Is Trump Stumped?

Donald Trump’s delegate momentum is slowing down.

That’s been the goal of the anti-Trump forces since Super Tuesday. No one else had to “win”; no one else had to pass Trump. The goal was to use the four weeks in March to pull Trump far enough off of his pace to hit 1,237 delegates that by the first week of April there would be a clear path to an open convention.

And that’s exactly where we are. With his organizational defeat in North Dakota over the weekend and his thrashing in Wisconsin yesterday, Trump is now further off the pace he needs to clinch the nomination than he’s been at any point since Iowa. Is the situation pretty? No. Is prospect of a Cleveland floor fight a good one? Not by a long shot.

But “pretty” and “good” left town a long ways back. Between the dithering of the Republican candidates and elites, the enabling from certain sectors of conservative talk radio, and the boosting of $2 billion worth of free TV time from the media, this is where we are. When the costs of defeating Trumpism were small, the Republican party wasn’t interested in paying them. Now that the consequences of Trumpism’s success have become clear, Republicans have begun to ante up-even though the cost is much, much higher.

So Trump is far from inevitable. He’s likely to fall further off pace in Wyoming, though he should then rebound somewhat in New York.
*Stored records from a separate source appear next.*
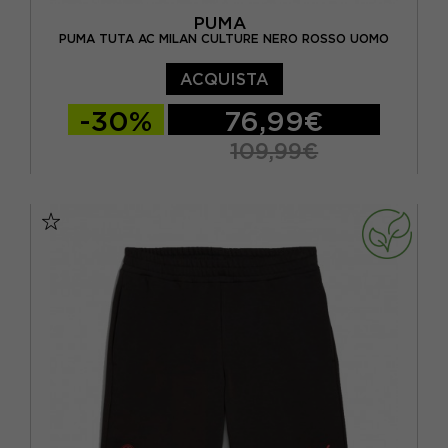
PUMA
PUMA TUTA AC MILAN CULTURE NERO ROSSO UOMO
ACQUISTA
-30%
76,99€
109,99€
S
M
L
XL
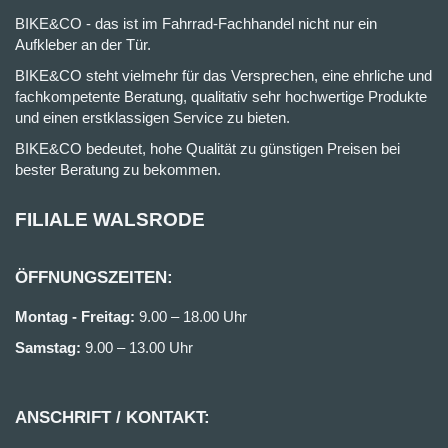
BIKE&CO - das ist im Fahrrad-Fachhandel nicht nur ein
Aufkleber an der Tür.
BIKE&CO steht vielmehr für das Versprechen, eine ehrliche und
fachkompetente Beratung, qualitativ sehr hochwertige Produkte
und einen erstklassigen Service zu bieten.
BIKE&CO bedeutet, hohe Qualität zu günstigen Preisen bei
bester Beratung zu bekommen.
FILIALE WALSRODE
ÖFFNUNGSZEITEN:
Montag - Freitag:
9.00 – 18.00 Uhr
Samstag:
9.00 – 13.00 Uhr
ANSCHRIFT / KONTAKT:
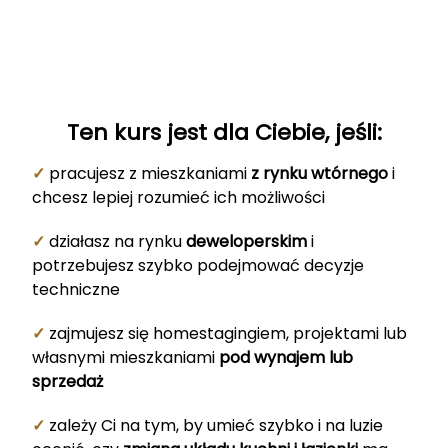
Ten kurs jest dla Ciebie, jeśli:
✓
pracujesz z mieszkaniami
z rynku wtórnego
i
chcesz lepiej rozumieć ich możliwości
✓
działasz na rynku
deweloperskim
i
potrzebujesz szybko podejmować decyzje
techniczne
✓
zajmujesz się homestagingiem, projektami lub
własnymi mieszkaniami
pod wynajem lub
sprzedaż
✓
zależy Ci na tym, by umieć szybko i na luzie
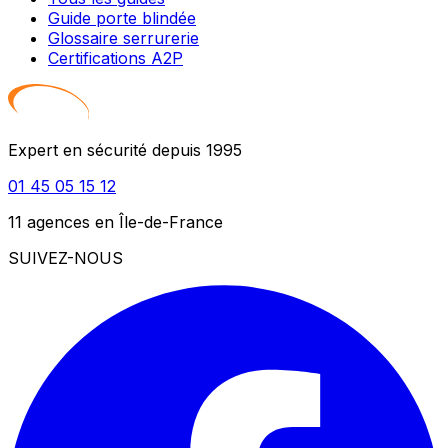
Guide porte blindée
Glossaire serrurerie
Certifications A2P
Expert en sécurité depuis 1995
01 45 05 15 12
11 agences en Île-de-France
SUIVEZ-NOUS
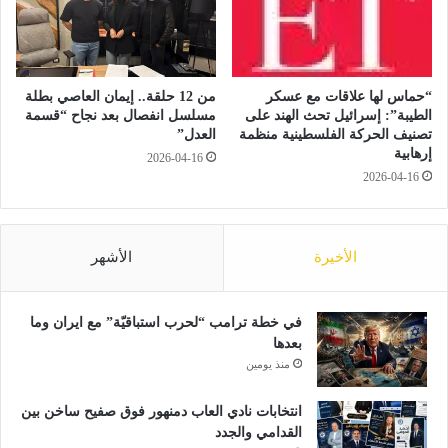
ل
ي
ب
ع
ع
ا
د
ت
ز
ف
“حماس لها علاقات مع عسكر
من 12 حلقة.. إيمان العاصي بطلة
و
ا
الطيبة”: إسرائيل تحث الهند على
مسلسل انفصال بعد نجاح “قسمة
ا
ق
تصنيف الحركة الفلسطينية منظمة
العدل”
ج
إرهابية
ي
2026-04-16
ه
ة
2026-04-16
م
س
ا
ل
ا
الأخيرة
الأشهر
م
م
ع
في خطة ترامب “لحرب استباقيّة” مع ايران وما
ا
بعدها
ل
ك
منذ يومين
ي
ا
انتخابات نادي العاب دمنهور فوق صفيح ساخن بين
ن
القدامي والجدد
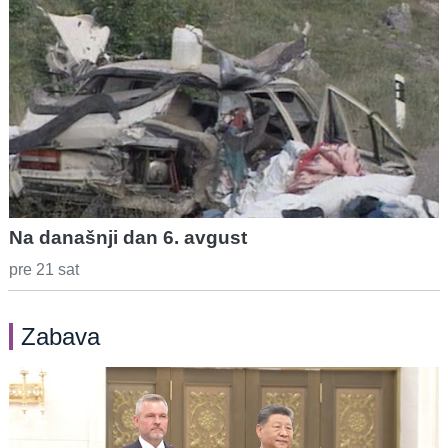
Na današnji dan 6. avgust
pre 21 sat
Zabava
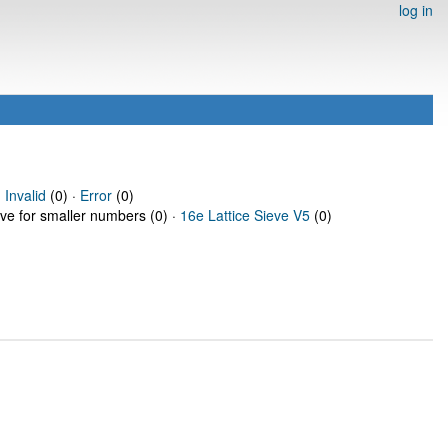
log in
·
Invalid
(0) ·
Error
(0)
eve for smaller numbers (0) ·
16e Lattice Sieve V5
(0)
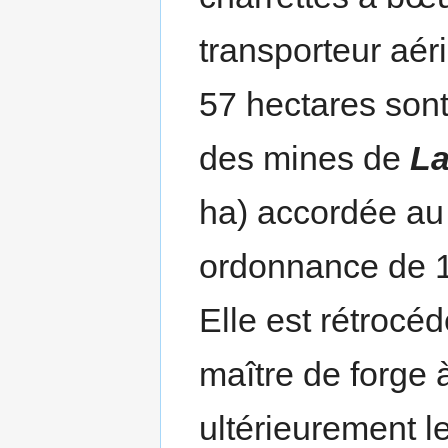
transporteur aér
57 hectares sont
des mines de
La
ha) accordée au
ordonnance de 
Elle est rétroc
maître de forge 
ultérieurement l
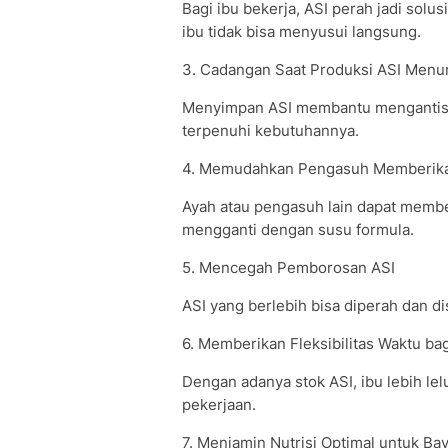
Bagi ibu bekerja, ASI perah jadi solus
ibu tidak bisa menyusui langsung.
3. Cadangan Saat Produksi ASI Menu
Menyimpan ASI membantu mengantisipa
terpenuhi kebutuhannya.
4. Memudahkan Pengasuh Memberika
Ayah atau pengasuh lain dapat membe
mengganti dengan susu formula.
5. Mencegah Pemborosan ASI
ASI yang berlebih bisa diperah dan di
6. Memberikan Fleksibilitas Waktu bag
Dengan adanya stok ASI, ibu lebih lel
pekerjaan.
7. Menjamin Nutrisi Optimal untuk Bay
As you look at the map and work the calculator, even if everything were to break right for Trump, it’s difficult to see how he clinches before the final day of the primaries.

All of which is to say that the momentum is finally on the other side. Trump’s campaign looks less like a surge and more like a desperate rearguard action. When primary voting began there were eleven candidates, Trump’s support stood at about 36 percent. Today there are only three candidates left and Trump’s support has climbed perhaps 4 points.

This puts the lie to the idea that Trump speaks for some “silent majority”-which is a slander of Republicans and conservatives. In reality, he is adored by a very loud third of the party. And he has leveraged this passionate adoration into a position from which he hopes to bully the rest of the party-the actual silent majority-into submission.

The real significance of North Dakota and Wisconsin is that the path to turning back Trumpism is now not only viable, but perhaps even probable. There is no longer any reason for people who have resisted Trump’s seduction to submit.

Just as there is no longer any excuse for people not to understand what Trumpism really represents.